Case ID: nys_6/html/0136-01.html
Source: Caselaw Access Project
Author: {"author": "Daniels, J.", "license": "Public Domain", "url": "https://static.case.law/"}
Date Created: 2024-08-24T03:29:51.129683

Croome v. Craig et al.
    
    
      (Supreme Court, General Term, First Department.
    
    July 9, 1889.)
    Pleading—Reply.
    A complaint asked an accounting of the proceeds of land sold by defendants as trustees under an agreement to divide the proceeds in a stipulated manner between themselves and plaintiff. Defendants alleged that they had discovered errors in the accounts settled and adjusted by the agreement mentioned, whereby plaintiff should not receive the sum therein provided, and that, having learned of such errors on a day named, they requested plaintiff to correct them, which he. refused to do, and they prayed to be permitted to prove them. Plaintiff replied, charging defendants with loches in not sooner attempting to correct the errors, if any existed. Meld, that the reply was bad, as it alleged no fact not appearing in defendant’s answer.
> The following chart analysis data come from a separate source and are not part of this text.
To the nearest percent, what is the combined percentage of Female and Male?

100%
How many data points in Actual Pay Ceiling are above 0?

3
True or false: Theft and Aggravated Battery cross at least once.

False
    Appeal from special term, New York county.
    Action by Maria W. Croome against Daniel H. Craig and Helena Craig, for an accounting of the proceeds of certain land in Florida. The complaint alleged that George Croome, the late husband of plaintiff, had in his life-time conveyed the land mentioned to defendant Helena Craig, as security for indebtedness due her, and that after his death plaintiff and defendants made a written agreement, whereby they settled certain matters of account in dispute between them, and stipulated that defendants should hold the land as trustees, to pay tile proceeds thereof as provided therein. The complaint alleged that defendants sold the property, and sought an account of the proceeds. Defendants alleged that they had discovered errors in the accounts settled by the agreement mentioned, and asked to be allowed to prove them. Plaintiff replied, charging defendants with loches in not before attempting to correct the alleged errors. A demurrer to this reply was overruled, and defendants appeal.
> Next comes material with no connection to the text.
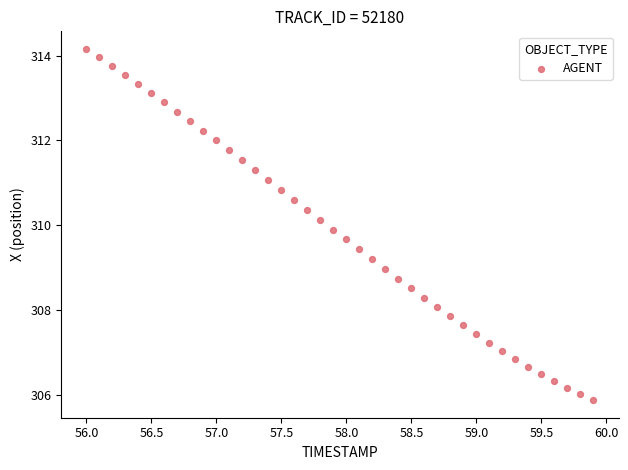

What is the range of Y values (max minus min)?

8.3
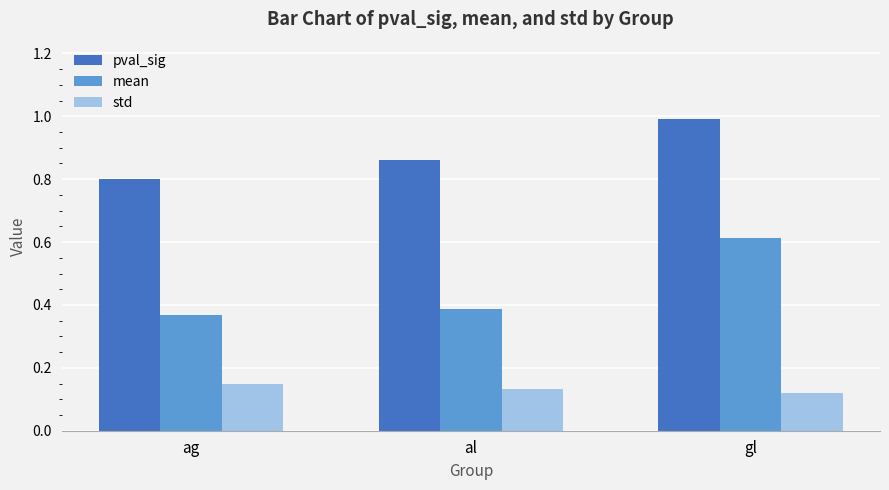

What is the difference between the highest and lowest values at al?

0.7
    Argued before Yam Brunt, P. J., and Brady and Daniels, JJ.
    
      E. Haines, for appellants. Alan D. Kenyon, for respondent.
   Daniels, J.

The action was brought to obtain an accounting and the distribution of the proceeds of property sold under a contract executed by the defendants. The complaint stated the contract to have been made upon the settlement of disputes concerning accounts between the parties. By their answer the defendants alleged that errors intervened in the accounts which they had discovered, diminishing their liability under the agreement. As a relief, they demanded judgment that they should be allowed to prove these errors and mistakes, and that the amounts otherwise mentioned should accordingly be corrected. By way of reply to this part of the defendants’ answer, it was alleged that the defendants had delayed so long before attempting to correct the alleged errors, mistakes, and untrue charges that they had been guilty of such gross and culpable negligence, carelessness, and loches as not to be entitled to consideration in a court of equity, or to the reformation asked for in the answer; and it was to this part of the reply that the demurrer was interposed, upon the ground that it failed to state facts sufficient to constitute a reply or for the avofclance of the counter-claim.

No fact whatever was inserted in this part of the reply that did not already appear from the complaint and the answer. It was alleged as a fact in this portion of the answer that the errors and mistakes were discovered by defendants on or about the 1st of March, 1887, and that they then made them known to the plaintiff, and required a correction of the same, but that the plaintiff refused to comply with that request. The counter-claim relied on in the answer was for the correction of errors or mistakes alleged to have been included in the accounting mentioned in the agreement, and, if such mistakes did in fact exist, their allowance would result in reducing the liability asserted by the plaintiff under the agreement. The counter-claim set forth was not so much for the correction of the agreement itself as it was for the correction of the accounting, and the defense, for that reason, is not strictly within the authorities referred to by the plaintiff. If the defendants have forfeited their right to relief by delay or negligence, that fact will appear by the proof, which must be given to support their answer. Whatever defect may in this respect exist in their case has in no way been extended or changed by the reply; for it is not alleged that any other delay has arisen than that appearing on the face of the answer itself, and an inference from those facts, which is all that tills part of the reply includes, will not form the subject-matter of a reply. If the reply had stated that the errors and mistakes mentioned in the answer had come to the knowledge of the defendants at some assignable period of time different from that mentioned in the answer, then it might be substantially capable of being supported, but it contains no such averment. But all that it has stated upon this subject is apparently by way of argument, from the facts previously disclosed by the pleadings, and a reply has not been rendered necessary for the presentation of that argument. As this division of the reply contained a statement of no fact by way of answer to the defendants’ counter-claim, the demurrer taken to it by defendants should have been sustained. The interlocutory judgment, therefore, should be reversed, and a judgment entered sustaining the demurrer. But, inasmuch as the defendants’ pleading is not entirely free from defect, the costs of the appeal should be allowed to abide the event of the action. All concur.